Задание:
Пожалуйста, дословно перепишите часть текста об издательстве «Ардис», начиная со слов «Я в 1991-м переехал» и вплоть до слов «еще в продаже.».

Текст для анализа:
== == ==
Я в 1991-м переехал в Нью-Йорк, а лето перед этим провел в Нэшвилле и Лондоне. Эллендея продолжала платить мне зарплату, пока я не устроился в Колумбийский университет — где, к моему изумлению, работаю и сейчас, тридцать лет спустя. Тем летом и осенью я заканчивал перевод книги Анны Ахматовой «Мои полвека: избранная проза»; она вышла в следующем году. Я и раньше переводил книги для «Ардиса», но здесь впервые ощутил, что эта работа просто предназначена для меня — отчасти из-за моей дружбы с Эммой Герштейн, подругой Ахматовой и Мандельштама. С ней меня когда-то познакомила Инна Варламова. В Washington Post об этой книге написали как о «настоящем достижении». Версию в мягкой обложке выпустило потом Northwestern University Press, а впоследствии ее переиздало Overlook Press. Удивительно, что прошло тридцать лет, а книга все еще в продаже.
«Ардис»: 25 лет русской литературы
В январе 1996-го Эллендея приехала в Нью-Йорк. Мы с ней и Мэри Энн навестили Бродского, его жену Марию Соццани и маленькую дочку Анну у них дома в Бруклин-Хайтс. Это было всего за десять дней до смерти Иосифа от сердечного приступа. «Ардис» готовил к изданию его последний сборник на русском языке — «Пейзаж с наводнением». Эту книгу, как и все остальные, Иосиф не хотел отпускать: в издательство постоянно приходили от него факсы с новыми стихами и поправками. В следующий раз я увидел Эллендею на поминальной службе по Иосифу в Соборе Иоанна Богослова. Это было 8 марта 1996 года. Там Эллендея подарила мне только что вышедший «Пейзаж с наводнением».
В следующий раз мы встретились в мае 1996-го в Москве, чтобы отметить 25-летие «Ардиса». Праздник прошел в Библиотеке иностранной литературы: в знаменитом Овальном зале устроили выставку и торжественный прием. Это было очень трогательное празднование — и для писателей, и для слушателей; вспомнили и тех, кого уже не было в живых. Эллендею пригласили выступить на вечере памяти Бродского в ЦДЛ — это, скорее всего, было 24 мая, в день рождения поэта, который он всегда отмечал с размахом. Выступление Эллендеи отличалось от прочих: она говорила о том, как Иосиф любил жизнь и риск (например, продолжал пить и курить после трех тройных шунтирований). Она не хотела, чтобы Иосифа превращали в бронзовый монумент. Если вы читали ее книгу «Бродский среди нас», то можете представить себе направление ее мыслей.
26 мая Фонд Альфреда Тёпфера вручал ежегодную Пушкинскую премию Саше Соколову. Мы были приглашены. Профферы буквально сделали Саше карьеру, отправив сигнальный экземпляр «Школы для дураков» Владимиру Набокову, который ответил знаменитой формулой: «Обаятельная, трагическая и трогательнейшая книга». Эта фраза была тем ценнее, что Набоков никогда не писал ни для кого рекламных отзывов.
== == ==
Исходные данные:
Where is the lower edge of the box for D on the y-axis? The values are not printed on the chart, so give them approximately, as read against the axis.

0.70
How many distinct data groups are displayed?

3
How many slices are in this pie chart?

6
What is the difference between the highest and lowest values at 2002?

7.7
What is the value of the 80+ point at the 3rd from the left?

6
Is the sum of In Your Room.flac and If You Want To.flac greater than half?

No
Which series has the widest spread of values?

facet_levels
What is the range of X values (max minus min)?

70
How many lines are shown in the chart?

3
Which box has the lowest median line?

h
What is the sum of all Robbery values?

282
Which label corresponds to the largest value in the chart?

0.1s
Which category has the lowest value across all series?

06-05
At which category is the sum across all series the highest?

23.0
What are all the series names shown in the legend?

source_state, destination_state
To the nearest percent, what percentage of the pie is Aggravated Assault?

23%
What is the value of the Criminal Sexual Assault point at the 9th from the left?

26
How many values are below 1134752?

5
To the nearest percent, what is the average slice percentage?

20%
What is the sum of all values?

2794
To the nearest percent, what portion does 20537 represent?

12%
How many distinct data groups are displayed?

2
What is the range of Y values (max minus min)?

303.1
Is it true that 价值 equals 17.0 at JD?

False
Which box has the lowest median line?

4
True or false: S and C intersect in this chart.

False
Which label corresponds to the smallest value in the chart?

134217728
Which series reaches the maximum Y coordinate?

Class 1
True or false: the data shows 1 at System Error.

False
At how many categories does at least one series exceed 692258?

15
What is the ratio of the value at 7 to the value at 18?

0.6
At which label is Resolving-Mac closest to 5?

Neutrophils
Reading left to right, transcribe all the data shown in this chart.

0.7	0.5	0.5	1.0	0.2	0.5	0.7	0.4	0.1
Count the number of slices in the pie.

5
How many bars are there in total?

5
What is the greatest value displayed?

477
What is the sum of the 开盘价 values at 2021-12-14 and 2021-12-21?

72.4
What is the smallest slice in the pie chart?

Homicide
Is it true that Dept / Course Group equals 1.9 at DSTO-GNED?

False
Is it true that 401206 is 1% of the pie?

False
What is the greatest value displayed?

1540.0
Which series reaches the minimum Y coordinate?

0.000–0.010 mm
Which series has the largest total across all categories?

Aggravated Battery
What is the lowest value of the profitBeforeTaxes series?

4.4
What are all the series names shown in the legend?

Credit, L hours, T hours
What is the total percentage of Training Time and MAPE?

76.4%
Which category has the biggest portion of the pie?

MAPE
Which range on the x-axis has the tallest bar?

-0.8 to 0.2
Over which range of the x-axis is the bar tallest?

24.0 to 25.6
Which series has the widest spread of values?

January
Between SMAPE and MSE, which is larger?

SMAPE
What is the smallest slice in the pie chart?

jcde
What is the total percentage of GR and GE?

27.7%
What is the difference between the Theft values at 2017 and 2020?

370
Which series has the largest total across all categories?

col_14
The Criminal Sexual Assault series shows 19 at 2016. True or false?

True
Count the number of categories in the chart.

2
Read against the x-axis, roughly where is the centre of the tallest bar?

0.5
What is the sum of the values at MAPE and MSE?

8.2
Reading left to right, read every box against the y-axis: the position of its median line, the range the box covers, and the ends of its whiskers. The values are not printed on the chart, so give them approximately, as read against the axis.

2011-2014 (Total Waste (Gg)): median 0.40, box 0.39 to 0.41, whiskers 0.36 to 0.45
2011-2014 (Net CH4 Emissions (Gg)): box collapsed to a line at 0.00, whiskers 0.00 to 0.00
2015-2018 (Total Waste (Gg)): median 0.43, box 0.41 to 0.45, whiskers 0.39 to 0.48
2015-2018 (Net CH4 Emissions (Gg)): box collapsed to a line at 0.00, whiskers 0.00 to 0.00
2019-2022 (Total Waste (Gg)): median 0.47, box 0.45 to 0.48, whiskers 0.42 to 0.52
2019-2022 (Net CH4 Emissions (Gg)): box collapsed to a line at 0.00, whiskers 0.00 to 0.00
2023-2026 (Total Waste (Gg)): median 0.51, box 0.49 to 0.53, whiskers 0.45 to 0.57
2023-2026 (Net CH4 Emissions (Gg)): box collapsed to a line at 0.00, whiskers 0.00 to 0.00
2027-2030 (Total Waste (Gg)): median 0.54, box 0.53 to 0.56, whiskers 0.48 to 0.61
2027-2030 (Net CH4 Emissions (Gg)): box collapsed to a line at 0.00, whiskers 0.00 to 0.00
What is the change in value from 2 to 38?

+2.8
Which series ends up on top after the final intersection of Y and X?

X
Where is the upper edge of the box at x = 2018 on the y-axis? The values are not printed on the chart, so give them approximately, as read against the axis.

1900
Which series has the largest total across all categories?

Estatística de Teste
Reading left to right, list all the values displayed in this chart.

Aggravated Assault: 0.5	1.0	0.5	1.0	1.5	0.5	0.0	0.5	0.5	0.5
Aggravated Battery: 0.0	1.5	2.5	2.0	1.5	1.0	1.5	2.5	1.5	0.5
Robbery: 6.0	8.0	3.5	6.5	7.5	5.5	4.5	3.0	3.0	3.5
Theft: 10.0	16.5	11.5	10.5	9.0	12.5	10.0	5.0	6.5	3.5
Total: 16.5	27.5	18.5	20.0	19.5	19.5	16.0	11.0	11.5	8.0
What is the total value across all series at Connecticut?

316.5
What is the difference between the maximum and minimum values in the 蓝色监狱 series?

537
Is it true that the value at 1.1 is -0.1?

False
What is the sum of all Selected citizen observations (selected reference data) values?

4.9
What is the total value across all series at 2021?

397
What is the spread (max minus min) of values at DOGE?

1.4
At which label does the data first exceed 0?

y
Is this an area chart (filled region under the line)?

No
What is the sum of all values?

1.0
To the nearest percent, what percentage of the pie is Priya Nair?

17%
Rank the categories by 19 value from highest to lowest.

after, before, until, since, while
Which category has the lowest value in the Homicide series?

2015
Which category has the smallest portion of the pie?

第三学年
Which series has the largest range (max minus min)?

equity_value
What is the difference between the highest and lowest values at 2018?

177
== == ==
Ответ:
Я в 1991-м переехал в Нью-Йорк, а лето перед этим провел в Нэшвилле и Лондоне. Эллендея продолжала платить мне зарплату, пока я не устроился в Колумбийский университет — где, к моему изумлению, работаю и сейчас, тридцать лет спустя. Тем летом и осенью я заканчивал перевод книги Анны Ахматовой «Мои полвека: избранная проза»; она вышла в следующем году. Я и раньше переводил книги для «Ардиса», но здесь впервые ощутил, что эта работа просто предназначена для меня — отчасти из-за моей дружбы с Эммой Герштейн, подругой Ахматовой и Мандельштама. С ней меня когда-то познакомила Инна Варламова. В Washington Post об этой книге написали как о «настоящем достижении». Версию в мягкой обложке выпустило потом Northwestern University Press, а впоследствии ее переиздало Overlook Press. Удивительно, что прошло тридцать лет, а книга все еще в продаже.